# Is it ever worth it to pay an entry fee for a contest?



## Feo Takahari (Oct 3, 2013)

The idea strikes me as gambling, but I've seen other writers here promote contests with entry fees. When is it not worth the price, and when might it be worth trying?


----------



## CupofJoe (Oct 4, 2013)

My first reaction would be to say no.
"Pay-to-play" contests have a bad reputation in many fields. 
That isn't to say that there may be feedback to be had and connections to be made that make the fee worth it...


----------



## Philip Overby (Oct 4, 2013)

I see Writer's Digest offers tons of contests. The entry fees aren't too crazy, but I get why they do it. It's so only serious people will apply. However, any old random contest, I'd be hesitant to pay a fee. Writer's Digest can give a lot of exposure and their prizes are pretty hefty in some cases ($2,500 for Grand Prize in one I saw). 

So I'd say think about it and decide if you think your writing is good enough first, then if the contest is good enough second.


----------



## Devor (Oct 4, 2013)

Basically what Phil said, an entry fee is only worth it if the company is genuinely large and successful enough to make the opportunity worth it.  In some cases, maybe if it's small enough to be insignificant - I think I remember people debating a $3 web-processing fee, but that might have been for regular submissions instead of a contest.

I think a more important element to look at is what happens to your story if you lose the contest.  Can you still shop it around afterwards?


----------



## CupofJoe (Oct 4, 2013)

Devor said:


> I think a more important element to look at is what happens to your story if you lose the contest.  Can you still shop it around afterwards?


Good point... do you hand over ownership as a condition of entry? I have seen in the music "biz" that rights to the tracks submitted become the property of the organisers - whether or not they use them...


----------



## Asterisk (Oct 4, 2013)

------------------------------------------------------------

TASKS AND EXERCISES:
1. Revise the stretch of the forum thread on contest entry fees from "## Philip Overby" through "Devor (Oct 4, 2013)", swapping "Writer's Digest" for "Poets & Writers".
2. Extend the forum thread on contest entry fees from the point where it stops.

------------------------------------------------------------

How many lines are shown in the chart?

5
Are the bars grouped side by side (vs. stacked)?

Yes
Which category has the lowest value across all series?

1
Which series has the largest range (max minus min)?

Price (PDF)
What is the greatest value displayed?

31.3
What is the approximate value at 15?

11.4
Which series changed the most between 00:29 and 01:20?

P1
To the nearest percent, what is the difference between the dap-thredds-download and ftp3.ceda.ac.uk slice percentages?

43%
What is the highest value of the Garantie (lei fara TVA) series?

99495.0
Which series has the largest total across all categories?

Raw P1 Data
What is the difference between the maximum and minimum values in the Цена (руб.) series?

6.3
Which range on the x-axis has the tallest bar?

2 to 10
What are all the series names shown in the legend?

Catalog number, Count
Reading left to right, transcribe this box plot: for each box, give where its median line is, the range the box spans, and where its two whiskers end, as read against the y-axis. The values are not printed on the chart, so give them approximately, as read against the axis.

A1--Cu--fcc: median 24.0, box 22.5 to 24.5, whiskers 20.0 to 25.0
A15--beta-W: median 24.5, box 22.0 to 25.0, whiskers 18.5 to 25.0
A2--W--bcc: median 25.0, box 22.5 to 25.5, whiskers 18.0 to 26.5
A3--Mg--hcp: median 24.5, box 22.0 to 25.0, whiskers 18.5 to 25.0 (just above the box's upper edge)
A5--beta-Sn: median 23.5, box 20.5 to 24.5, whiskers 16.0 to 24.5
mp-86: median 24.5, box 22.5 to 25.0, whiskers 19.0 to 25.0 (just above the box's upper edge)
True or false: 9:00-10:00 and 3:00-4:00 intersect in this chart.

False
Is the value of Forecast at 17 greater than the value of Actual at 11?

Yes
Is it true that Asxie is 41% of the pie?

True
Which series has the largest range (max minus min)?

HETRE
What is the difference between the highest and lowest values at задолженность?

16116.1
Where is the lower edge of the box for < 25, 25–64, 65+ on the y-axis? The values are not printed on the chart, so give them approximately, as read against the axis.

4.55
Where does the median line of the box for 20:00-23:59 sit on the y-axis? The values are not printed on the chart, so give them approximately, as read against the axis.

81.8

------------------------------------------------------------

YOUR WRITTEN ANSWERS:
1.
## Philip Overby (Oct 4, 2013)

I see Poets & Writers offers tons of contests. The entry fees aren't too crazy, but I get why they do it. It's so only serious people will apply. However, any old random contest, I'd be hesitant to pay a fee. Poets & Writers can give a lot of exposure and their prizes are pretty hefty in some cases ($2,500 for Grand Prize in one I saw). 

So I'd say think about it and decide if you think your writing is good enough first, then if the contest is good enough second.


----------



## Devor (Oct 4, 2013)

2.
Like Phil said, writing competitions from large companies might be worth it. I did try it one time, but I usually shy away from them.


----------



## Addison (Oct 13, 2013)

Last year I entered the Writer's Digest Annual Writing Competition. I entered several pieces of work and paid the entry fee for each one. It was a leap of faith for me, a moment of growth as I sent my writing to complete strangers. So in that sense, it was worth it. But as I never heard anything back after the e-mail confirming my stories were sent and received, that was a bad spot. I didn't know if it was read or, if it was read, if the person was actually reading it or skimming it half-awake after reading thousands of other submissions. 

That contest was big. It's one of the biggest, if not THE biggest, writing contest in the country. So after that I've been keeping my eyes open for smaller competitions. Fee or not. In this world nothing is free.


----------



## Stevenmlong (Oct 13, 2013)

I think it can be a good exercise to enter contests, but it's very dicey to pay. I think a lot of it depends on what you're trying to accomplish by winning, i.e. whether you're going for a specific prize, or credibility, and so forth.

I've never entered a contents, myself. No, wait - I did enter one when I went to the San Francisco Writer's Conference a few years ago. That had a fee, too - I justified it by telling myself that there was a limited number of participants. In retrospect, I probably shouldn't have bothered.

I have a friend who just published her first novel, and she's gone back and forth about this. My advice to her was that since what she wanted was the credibility that would come from a win, her time (given the small chance of winning) would probably be better spent in plain old marketing, especially if there was a fee involved.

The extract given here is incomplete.